第1話

文字数 1,997文字

  彼女は、いつも真夜中にうちのコンビニやってきて、必ずラスクを買っていく。そのため、バイトのクルーの間では「ラスクさん」と密かに呼ばれている。
「いらっしゃいませ。温めますか?」
 俺の問いかけに、ラスクさんが「結構です。ありがとう」と答えた。零時を回ってからの来店だというのに、ラスクさんはどんなときもピシッとしたパンツスーツを着ている。一体、どんな仕事をしている人なんだろう。俺は余計なことを考えつつ、パスタとラスクを袋に詰めた。
 コンビニ店員をしていると、実に色々なお客さんに会う。良い人もいれば嫌な人もいて、常連さんのことは大抵覚えている。ラスクさんは、良いお客さんだった。蛍光灯の下、スーツ姿の彼女を、レジを挟んで迎えるとき、俺はなんだか安心する。会計を終えて袋を渡すと、いつも「ありがとう」と言ってくれるラスクさん。色恋の類いではないけれど、例えるなら雨上がりに虹を見たときのような、そんな気持ちを彼女はくれる。

 最初は、小さな変化だった。

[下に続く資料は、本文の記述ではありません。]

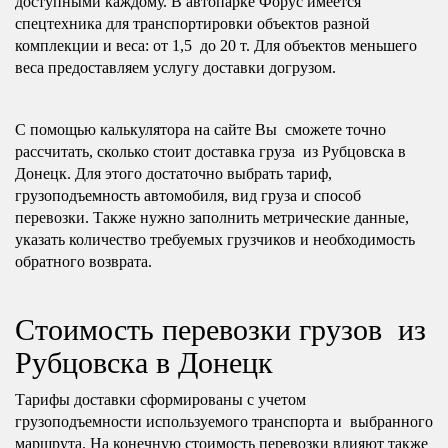
доступными каждому. В автопарке Форус имеется
спецтехника для транспортировки объектов разной
комплекции и веса: от 1,5 до 20 т. Для объектов меньшего
веса предоставляем услугу доставки догрузом.
С помощью калькулятора на сайте Вы сможете точно
рассчитать, сколько стоит доставка груза из Рубцовска в
Донецк. Для этого достаточно выбрать тариф,
грузоподъемность автомобиля, вид груза и способ
перевозки. Также нужно заполнить метрические данные,
указать количество требуемых грузчиков и необходимость
обратного возврата.
Стоимость перевозки грузов из
Рубцовска в Донецк
Тарифы доставки сформированы с учетом
грузоподъемности используемого транспорта и выбранного
маршрута. На конечную стоимость перевозки влияют также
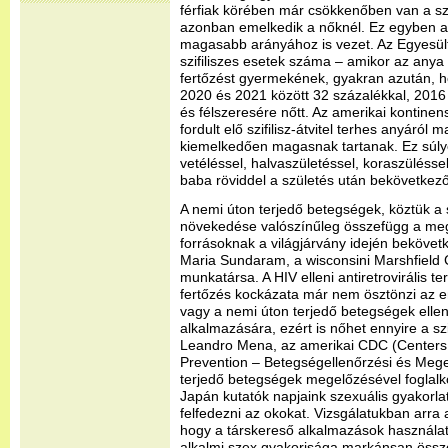
férfiak körében már csökkenőben van a szi
azonban emelkedik a nőknél. Ez egyben a ve
magasabb arányához is vezet. Az Egyesült
szifiliszes esetek száma – amikor az anya 
fertőzést gyermekének, gyakran azután, ho
2020 és 2021 között 32 százalékkal, 2016
és félszeresére nőtt. Az amerikai kontin
fordult elő szifilisz-átvitel terhes anyáró
kiemelkedően magasnak tartanak. Ez súly
vetéléssel, halvaszületéssel, koraszüléssel
baba röviddel a születés után bekövetkező
A nemi úton terjedő betegségek, köztük a sz
növekedése valószínűleg összefügg a meg
forrásoknak a világjárvány idején bekövetk
Maria Sundaram, a wisconsini Marshfield C
munkatársa. A HIV elleni antiretrovirális t
fertőzés kockázata már nem ösztönzi az 
vagy a nemi úton terjedő betegségek ellen
alkalmazására, ezért is nőhet ennyire a sz
Leandro Mena, az amerikai CDC (Centers 
Prevention – Betegségellenőrzési és Mege
terjedő betegségek megelőzésével foglalk
Japán kutatók napjaink szexuális gyakorl
felfedezni az okokat. Vizsgálatukban arra a
hogy a társkereső alkalmazások használat
alkalmi szex gyakorisága markánsan összefü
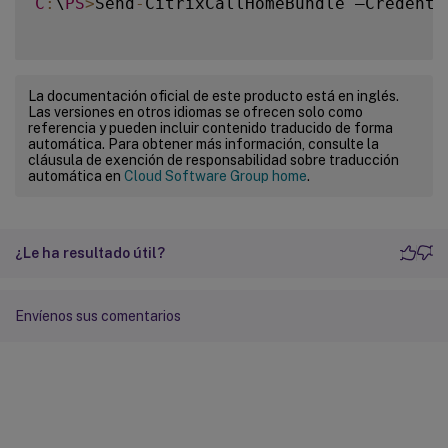
C
:
\
PS
>
Send
-
CitrixCallHomeBundle –Credenti
La documentación oficial de este producto está en inglés.
Las versiones en otros idiomas se ofrecen solo como
referencia y pueden incluir contenido traducido de forma
automática. Para obtener más información, consulte la
cláusula de exención de responsabilidad sobre traducción
automática en
Cloud Software Group home
.
¿Le ha resultado útil?
Envíenos sus comentarios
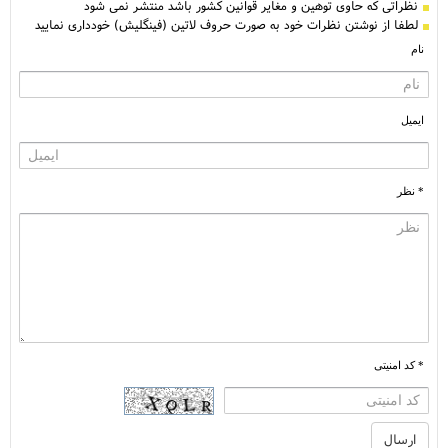
نظراتی كه حاوی توهین و مغایر قوانین کشور باشد منتشر نمی شود
لطفا از نوشتن نظرات خود به صورت حروف لاتین (فینگلیش) خودداری نمایید
نام
ایمیل
* نظر
* کد امنیتی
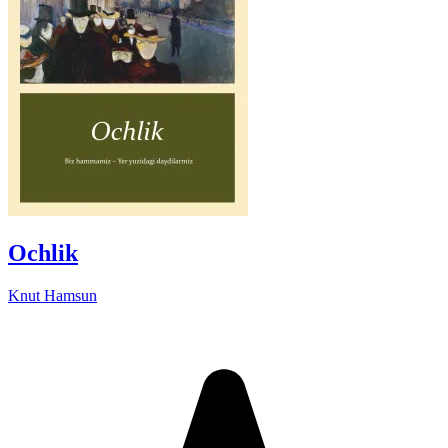
Ochlik
Knut Hamsun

いつもは「ありがとう」と言ってくれるラスクさんが、軽く頭を下げるだけになったのが始まりだ。店に彼女が来るようになって、三年目くらいだったと思う。その頃の彼女は、真夜中であることを差し引いても、いつも疲れているように見えた。
「大丈夫ですか?」
 そう訊けたら良いのだけれど、女性のお客様を相手になれなれしい接客は厳禁だ。俺は、心配になりつつレジを打った。ラスクさんの買い物には、エナジードリンクやカフェインドリンクが大量に加わるようになった。
 そのうち、ラスクさんの様子はますますおかしくなっていた。あんなに溌剌としていたのに、暗い表情で、目の下に隈を作るようになった。髪も、前は綺麗に整えていたのに今ではすっかりなおざりといった様子で、適当に束ねるだけ、しかもボサボサだった。
「病気なんじゃねーの?」
 先輩クルーは彼女の様子を見てそう言った。俺もそれは思っていた。ラスクさんは具合が悪いのかもしれない。でも、彼女に「病院に行った方がいいんじゃない」とは言えない。俺はただのコンビニ店員で、彼女とは赤の他人なのだから。
 その後も、ラスクさんは、どんどんやつれていった。それと共に、異常なほどラスクを買うようになった。うちの店ではコロコロラスクという、キューブ型にパンを切ったシュガーラスクを置いている。それを、彼女は一度に三つも四つも買うようになった。カロリーでいったら、それだけでゆうに千キロカロリーを超える。それを、彼女はほぼ毎日買うようになった。
「あの人、やべえよ。怖すぎ」
 最近入ってきた新人クルーがそう噂をするようになった。俺は、最初の頃のラスクさんを知っているだけに複雑な気持ちだった。

 そんなある夜、ラスクさんがまた来店した。彼女は鬼気迫る顔で籠を取り、バサバサとラスクの袋を五つ突っ込むと、レジカウンターにドスンと置いた。俺がレジを打っている間も、まるで親の敵みたいにレジを通されるラスクを睨んでいる。
 本当にどうしちゃったんだろう。訊けないのがもどかしい。でも、コンビニ店員に顔を覚えられていると分かると、来なくなってしまう人が一定数いる。俺たち店員とお客さんは、たとえ毎日顔を合わせていても知り合いにすらなれない。
 ラスクさん、ちゃんと食べているのかな。
 俺は山ほどのラスクを見て怖くなる。最近のラスクさんはいよいよ顔色が悪くなっていて、髪も洗っていないのか、ねっとりと脂気を帯びていた。彼女が店に来るようになった頃の、爽やかな姿を知っているだけに俺は勝手に悲しくなる。
「あの!」
 だから、そんなことをしたのかもしれない。俺はおつりを受け取って去ろうとする彼女を呼び止めた。そして、肉まんケースからまだ唯一残っていたカレーまんを出すと、包みに入れて渡した。ラスクさんはびっくりしていたけれど、いらないとは言わなかった。
「もうすぐ廃棄なので早めに食べて下さい」
 俺がそう言うと、彼女は微かに笑って「ありがとうございます」と言った。

 彼女が次に来店したのは半年後だった。俺はその日、たまたま昼のシフトに入っていた。春も終わり頃で、よく晴れた日だった。
「宅配便いいですか?」
 最初は彼女だと分からなかった。ラスクさんは私服で、頬は薔薇色に戻っていた。彼女は段ボール箱を三つ、車で持ち込んでいた。それを運ぶのを手伝いながら、俺は「お久しぶりですね」と、どうにか言った。
「私、故郷に帰るんです」
 控えの伝票を受け取りながら、彼女はそう言った。仕事は辞めたとも。送り先は全て同じ、遠い雪国の住所だった。
「ここのお店、好きでした」
 別れ際のラスクさんの言葉に、俺は胸のつかえが取れる思いだった。
「お元気で」
 そう言うしかなかった。俺たちはあくまで他人だから。けれど、俺は彼女が元気になって良かったな、と心から思う。こんな縁が、ここにはある。